Text-to-SQL benchmarks have a blind spot: they test yesterday's SQL.
Researchers introduced Spider 2.0-AIFunc, a benchmark of 465 verified instances across 125 real-world databases, built specifically to test whether language models can write SQL that calls large language model functions inline - think sentiment analysis or similarity search embedded directly in a query on Snowflake. Existing benchmarks only evaluate conventional SQL, so the field has had no signal on this capability at all. The team built the dataset using an agent-based pipeline that rewrote enterprise SQL tasks into AI-native form and ran each instance through a multi-round execution protocol across separate time windows to confirm the results were stable before publishing.
The accuracy numbers are a reality check. The strongest proprietary models hit 67-70% execution accuracy; the best open-source model reached 58.1%. The gap traces mostly to three failure modes: specifying predicates correctly, grounding queries to the right schema, and parameterizing the AI functions themselves. More striking is what the researchers found when they tested agent frameworks designed for traditional text-to-SQL - those elaborate pipelines for schema retrieval and table selection do not transfer here. A minimal agent setup matched or beat the more complex alternatives.
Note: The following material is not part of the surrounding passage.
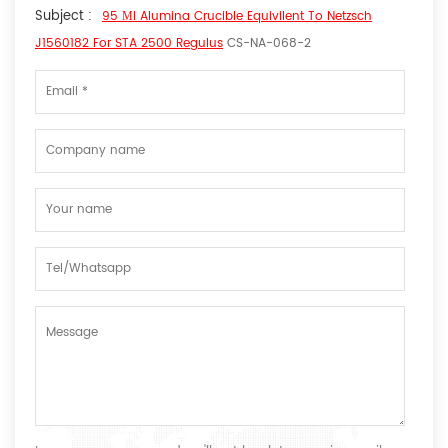
Subject :
95 Μl Alumina Crucible Equivilent To Netzsch
J1560182 For STA 2500 Regulus
CS-NA-068-2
That last finding matters more than the accuracy numbers alone. The industry has spent significant effort building scaffolding around text-to-SQL agents, and this benchmark suggests that scaffolding was tuned to problems that AI-native SQL does not share. As cloud platforms like Snowflake bake LLM calls into SQL itself, the benchmark gap between what models can do and what analysts actually need widens - and the tooling built to close it may be solving the wrong problem.